Finding an ATM from which to withdraw money has always been notoriously difficult in Brussels, but it is now set to become even harder as the world slowly moves towards cashless societies.
Today, bank branches are keeping less cash for distribution, and anti-money laundering requires regular checks on withdrawals and the use of cash. Furthermore, Belgian financial federations, such as Febelfin, are actively promoting a cashless society.
This was the bind that Belgian citizen Arnold Declercq found himself in after he tried to withdraw €3,000 for an art auction. His bank only had €1,500 on hand, and promised he could collect the rest the week after. Upon requesting €3,000 instead, alarm bells started ringing at the bank.
Declercq had to explain what he needed the money for. “Apparently they didn’t think an art auction was a valid reason. I was then refused every cash withdrawal until further notice!” he tells VRT. “From now on, I was only allowed to request money if I could prove it with an invoice as proof.”
“It’s my money, so why can’t I withdraw it?” he wonders, as he changed banks after the incident.
Duty of vigilance
Febelbin Spokesperson Isabelle Marchand explains that banks have a duty of vigilance in the context of anti-money laundering legislation, meaning that a banker may ask what you intend to do with a large amount of cash.
“That information is intended for internal use and the bank respects the GDPR legislation,” says Marchand. “They simply check whether there is a risk that you will launder that money.”

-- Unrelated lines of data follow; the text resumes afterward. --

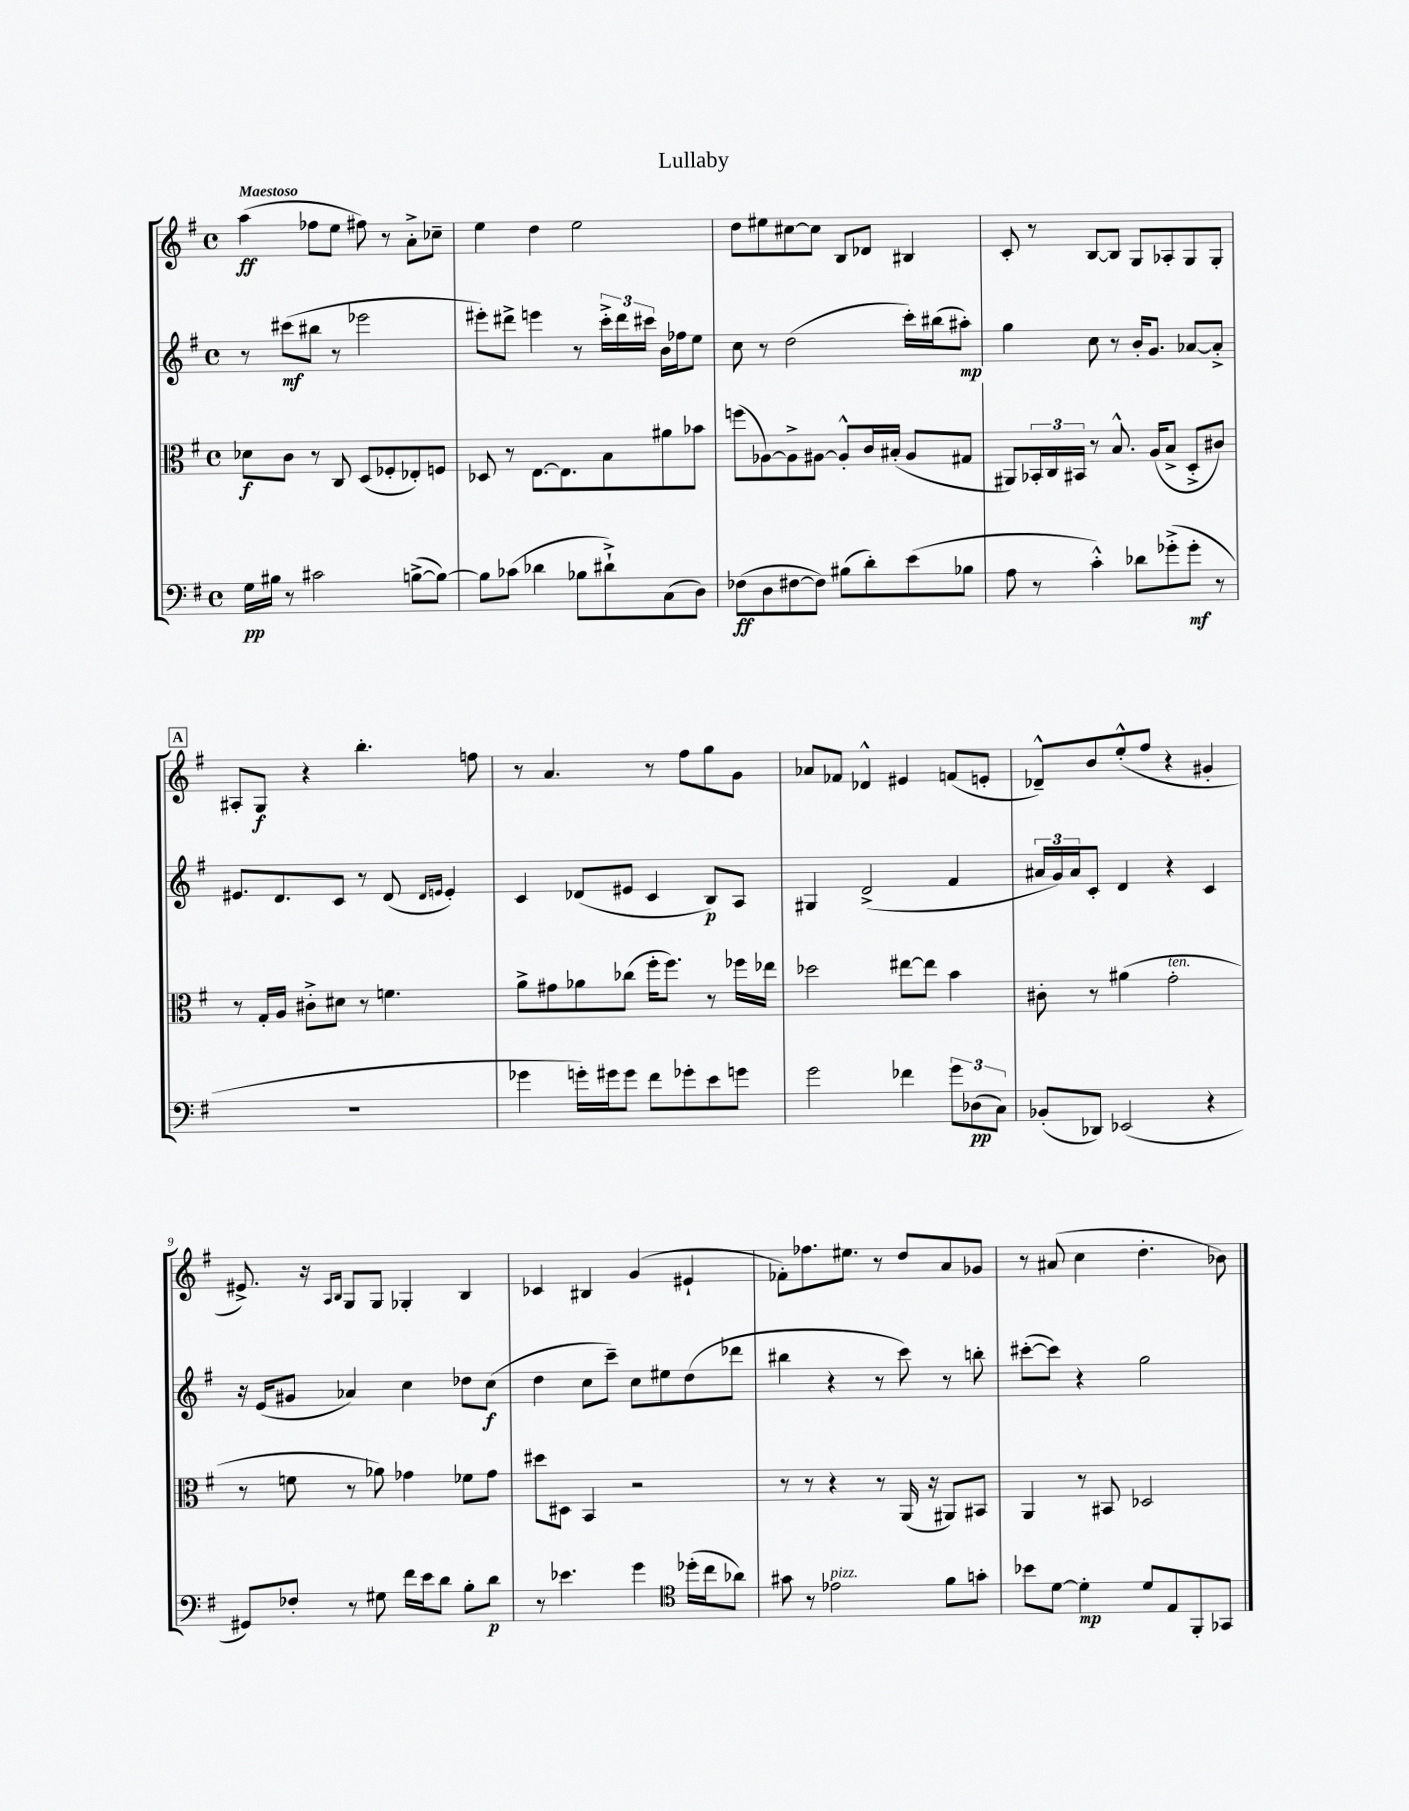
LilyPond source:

\header { title = "Lullaby" }
<<
\new StaffGroup <<
\new Staff = "s0" {
    \clef treble \key g \major \defaultTimeSignature \time 4/4 \tempo "Maestoso"
    a''4\ff( fes''8 e''8 fis''8) r8 a'8-.-> ces''8-- |
    e''4 d''4 e''2 |
    d''8 eis''8 cis''8~ cis''8 b8 des'8 bis4 |
    c'8-. r8 b8~ b8 g8 aes8-. g8 g8-. |
    \mark \markup { \box "A" } ais8-. g8\f r4 b''4.-. f''8 |
    r8 a'4. r8 fis''8 g''8 g'8 |
    aes'8 fes'8 des'4-^ eis'4 f'8( e'8-. |
    des'8---^) b'8 e''8-.-^( fis''8 r4 gis'4-. |
    eis'8.->) r16 \grace { a16 b16 } g8 g8 ges4-. b4 |
    ces'4 bis4 g'4( eis'4-! |
    fes'8-.) fes''8. eis''8. r8 d''8 a'8 ges'8 |
    r8 ais'8( c''4 d''4.-. bes'8) \bar "|." |
}
\new Staff = "s1" {
    \clef treble \key g \major \defaultTimeSignature \time 4/4
    r8 cis'''8\mf( bis''8 r8 ees'''2 |
    eis'''8-.) dis'''8-> e'''4 r8 \tuplet 3/2 { c'''16-.-> dis'''16 cis'''16 } b'16 fes''16 e''8 |
    c''8 r8 d''2( c'''16-.) bis''16( ais''8-.\mp) |
    g''4 c''8 r8 b'16-. g'8. aes'8~ aes'8-.-> |
    \mark \markup { \box "A" } eis'8. d'8. c'8 r8 d'8( \grace { d'16 e'16 } e'4-.) |
    c'4 des'8( eis'8 c'4 b8\p) a8 |
    gis4 d'2->( fis'4 |
    \tuplet 3/2 { ais'16 g'16) ais'16 } c'8-. d'4 r4 c'4 |
    r16 e'16( gis'8 aes'4) c''4 des''8 c''8\f( |
    d''4 c''8 c'''8--) c''8 eis''8 d''8( des'''8 |
    bis''4 r4 r8 c'''8) r8 b''8-. |
    cis'''8~-.( cis'''8) r4 g''2 \bar "|." |
}
\new Staff = "s2" {
    \clef alto \key g \major \defaultTimeSignature \time 4/4
    des'8\f c'8 r8 c8 d8( fes8-. ees8-.) f8 |
    des8 r8 e8.~ e8. b8 ais'8 bes'8 |
    f''8( aes8~) aes8-> ais8~ ais8-.-^ c'16 bis16-.( ais8 gis8 |
    ais,8) \tuplet 3/2 { bes,16-. c16 bis,16 } r8 b8.-^ a16( b8-> d8-.-> cis'8) |
    \mark \markup { \box "A" } r8 g16-. a16 cis'8-.-> dis'8 r8 f'4. |
    a'8-> gis'8 aes'8 ces''8( fis''16-. fis''8.) r8 fes''16 ees''16 |
    des''2 eis''8~ eis''8 b'4 |
    cis'8-. r8 ais'4( g'2-.^\markup { \italic "ten." } |
    r8 f'8 r8 aes'8) ges'4 fes'8 ges'8 |
    dis''8 dis8 b,4 r2 |
    r8 r8 r4 r8 a,16( r16 ais,8) bis,8 |
    a,4 r8 bis,8 des2 \bar "|." |
}
\new Staff = "s3" {
    \clef bass \key g \major \defaultTimeSignature \time 4/4
    g16\pp bis16 r8 cis'2 b8~->( b8~) |
    b8 ces'8( des'4 bes8 dis'8-!->) c8( d8) |
    fes8\ff( d8 fis8~ fis8) bis8( d'8-.) e'8( bes8 |
    a8 r8 c'4-.-^) des'8 ges'8-.->( ges'8-.\mf r8 |
    \mark \markup { \box "A" } R1 |
    ges'4 g'16-.) gis'16 gis'8 fis'8 ges'8-. e'8 g'8 |
    g'2 fes'4 \tuplet 3/2 { g'8 des8\pp( c8) } |
    bes,8-.( des,8) ees,2( r4 |
    gis,8) fes8-. r8 gis8 fis'16 e'16 d'8 b8-. d'8\p |
    r8 ees'4. g'4 \clef tenor des''16-.( c''16 aes'8) |
    gis'8 r8 ees'2^\markup { \italic "pizz." } fis'8 g'8-. |
    bes'8 d'8~ d'4-.\mp d'8 e8 fis,8-. ges,8 \bar "|." |
}
>>
>>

If there is a suspicion of money laundering, the bank must report this to the Financial Information Unit. “They will look at the file and pass it on to the public prosecutor if necessary,” says Marchand.
In addition, there are daily or weekly limits for withdrawals from the machines, which you can temporarily increase them at most banks. “But very large sums of cash must always be requested and approved.”
Banks determine how to fulfil this duty of vigilance themselves. “Each case is individually assessed by the bank based on the amount, how often you withdraw money and your customer profile,” Marchand explains. “Banks are allowed to ask you questions about this, but they certainly don’t always do that.”
“The limits can vary: at one bank a red lamp lights up when you request €3,000, at another only from a higher amount. Even those who receive a large amount into their account, often have to let their bank know where that money comes from.”
It is clear: if a lot of cash is involved, a transaction is automatically suspicious for the government. “And you can also ask yourself whether it is necessary to pay large amounts in cash,” says Febelfin.
Better ways to pay
Belgian law states that a trader may accept a maximum of €3,000 in cash, but between private individuals there is no limitation for a cash payment. You can sell your car to another private individual for €20,000 without issues. “If you can prove to your bank what that money is for, you will normally get such a large sum without any problems,” says Marchand.
However, she says there are better ways to arrange large payments, such as a digital instant transfer. “The seller sees the money immediately appear in his account and no one has to walk down the street with such a large sum of money.”
From 1 July, all merchants are required to accept at least one digital payment method. “But which one they’ll accept is up to them.”
While cash remains a legal tender, the federation does promote a society with less cash. “Digital payment is safer and has other advantages. Because cash also has a certain cost,” said Marchand.